- Born: Tokini Peterside
- Education: INSEAD, London School of Economics
- Occupation: Entrepreneur
- Organization: ART X Lagos
- Website: www.artxlagos.com

= Tokini Peterside =

Nigerian entrepreneur and business woman

Tokini Peterside-Schwebig is a Nigerian entrepreneur, business woman and art collector. She is the founder of ART X Collective, a cultural management company in Lagos, Nigeria. The company's flagship fair, ART X Lagos, is the leading international art fair in West Africa.

== Early life and education ==
Born in Lagos, Nigeria, as the daughter of the banker Atedo Peterside and his wife Dundun (née Pearce), Peterside grew up between Nigeria and the United Kingdom, where she studied at Cheltenham Ladies' College and Westminster School. She graduated with a First Class honours degree in law from the London School of Economics and Political Science. In 2015, she attended the business school, INSEAD, where she obtained a Master of Business Administration (MBA), and lived between France and Singapore. Through her father, she is a granddaughter of the Nigerian traditional aristocrats Chief M.C.A. Peterside of Opobo and Princess Patricia Bob-Manuel of Abonnema.

== Career ==
After graduation from university, Peterside embarked on a career in marketing, and subsequently became Head of Marketing at Moët Hennessy, part of LVMH, in Nigeria.

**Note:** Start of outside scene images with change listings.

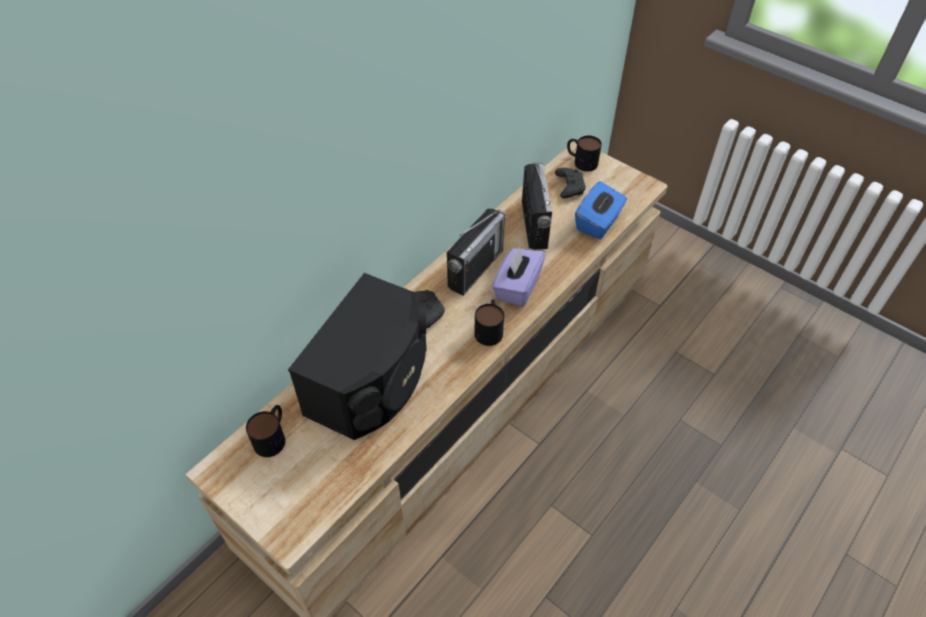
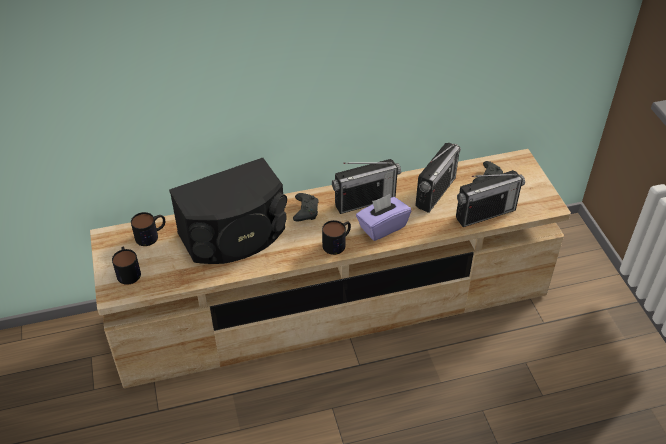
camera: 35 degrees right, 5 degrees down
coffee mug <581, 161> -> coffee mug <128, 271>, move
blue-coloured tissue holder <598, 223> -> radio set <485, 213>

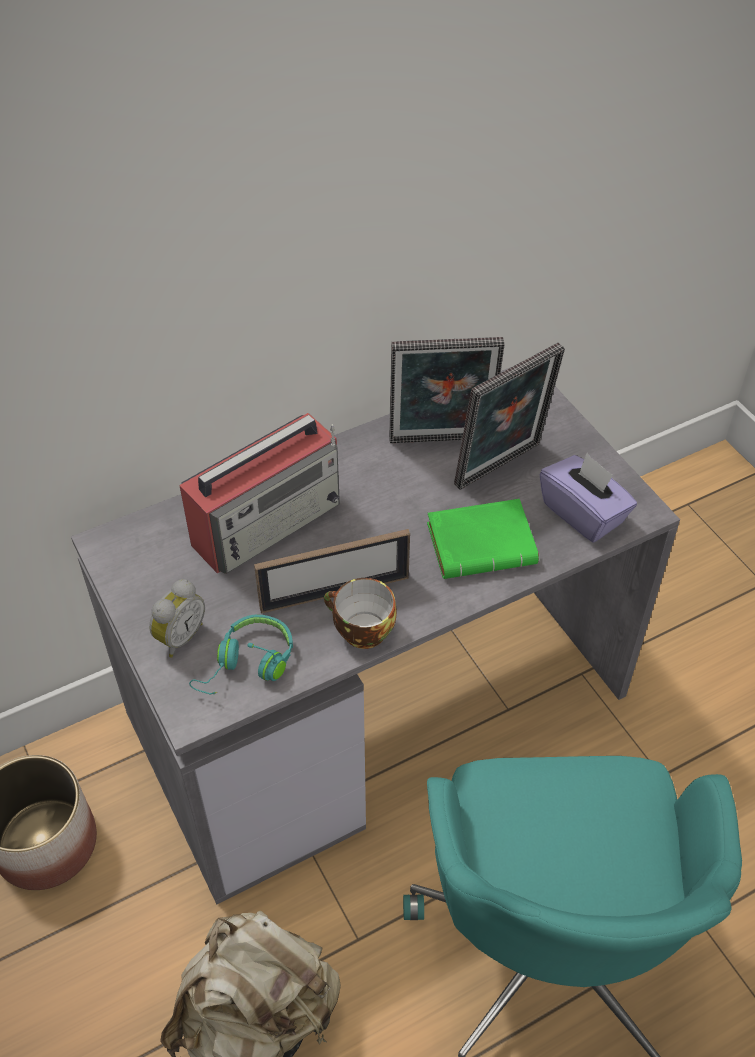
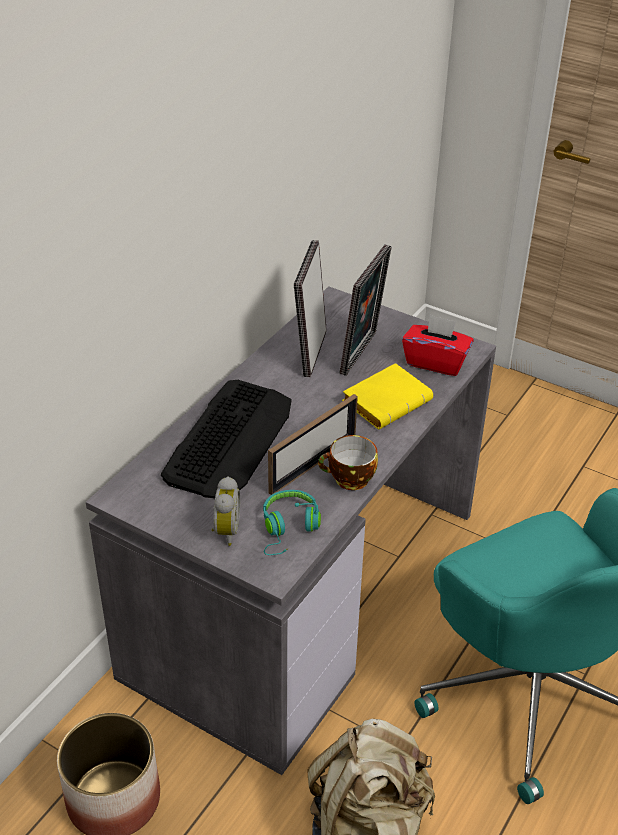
camera: 30 degrees left, 10 degrees down
radio set <269, 522> -> computer keyboard <230, 439>
picture frame <441, 442> -> picture frame <310, 352>, 135 degrees clockwise
green bound book <483, 543> -> yellow bound book <387, 401>
purplish tissue holder <583, 513> -> reddish tissue holder <435, 362>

She founded her company in 2012, and provided strategy, business planning and marketing consulting to luxury and culture businesses in Nigeria, such as ALARA, the David Adjaye-designed luxury concept store; Maki Oh, a luxury fashion designer; and the Executive Producers of Half of a Yellow Sun, the film based on Chimamanda Adichie’s novel, which starred Thandie Newton, Chiwetel Ejiofor and John Boyega.

=== Art X Lagos ===
In 2016, Peterside launched ART X Lagos, the leading international art fair in West Africa. Since its debut, ART X Lagos has attracted thousands of local and international visitors to experience the works of the most promising artists from across Africa and its Diaspora. The fair has been described as "West Africa's calling card for contemporary African art fairs" and has featured exhibiting artists and speakers such as El Anatsui, Yinka Shonibare, Njideka Akunyili-Crosby, Wangechi Mutu, Bruce Onobrakpeya, Barthelemy Togou, Nastio Mosquito, Godfried Donkor, Zanele Muholi, Nandipha Mntambo, Victor Ehikhamenor, James Barnor, Olu Amoda, Wura-Natasha Ogunji, Modupeola Fadugba, among others.

Committed to the growth and development of the African cultural and creative industries, Peterside-Schwebig has also launched additional platforms to support emerging African talent: ART X Live! - a dynamic showcase and accelerator for musicians and artists, and the ART X Prize - an annual art award and development program for emerging artists in Africa and its Diaspora.

In July 2018, Peterside led the visiting French President Emmanuel Macron through a special exhibition by ART X Lagos, of contemporary Nigerian art, as part of the 'Celebration of African Culture' hosted at the New Afrika Shrine in Lagos, to launch the African Cultural Season scheduled to hold in France in 2020.

On August 18, 2018, Peterside spoke alongside other noteworthy speakers, to a sold-out audience during the TEDxLagos spotlight event at the Muson Centre. She shared the stage with legal practitioner Supo Shasore, multidisciplinary designer Ade Olufeko, olympian Simidele Adeagbo and media personality Banky W. amongst others.

In November 2025, Tokini Peterside-Schwebig led ART X Lagos through its landmark tenth edition, marking a decade of commitment to contemporary African creativity, and showing Lagos to be an increasingly essential hub in the international art world.

== Awards and recognition ==

- In 2022. Peterside-Schwebig was named to the 100 Most Influential Africans 2022 list by New African Magazine.
- In 2020, Peterside was included in Apollo magazine's 40 Under 40 list.
- In 2019 Peterside was named on Fast Company's 100 Most Creative People in Business list.
- In 2018, she was listed as part of the Quartz Africa Innovators 2018: A list of the continent's Top 30 pioneers.
- In 2017, she was named to the MIPAD 100, a list of the Most Influential People of African Descent under the age of 40, an initiative in support of the United Nations’ International Decade for People of African Descent.
- In 2017, she was named Her Network Woman of the Year in the Arts Category.
- In 2011, Peterside was named "Corporate Professional of the Year" at the Future Awards Africa.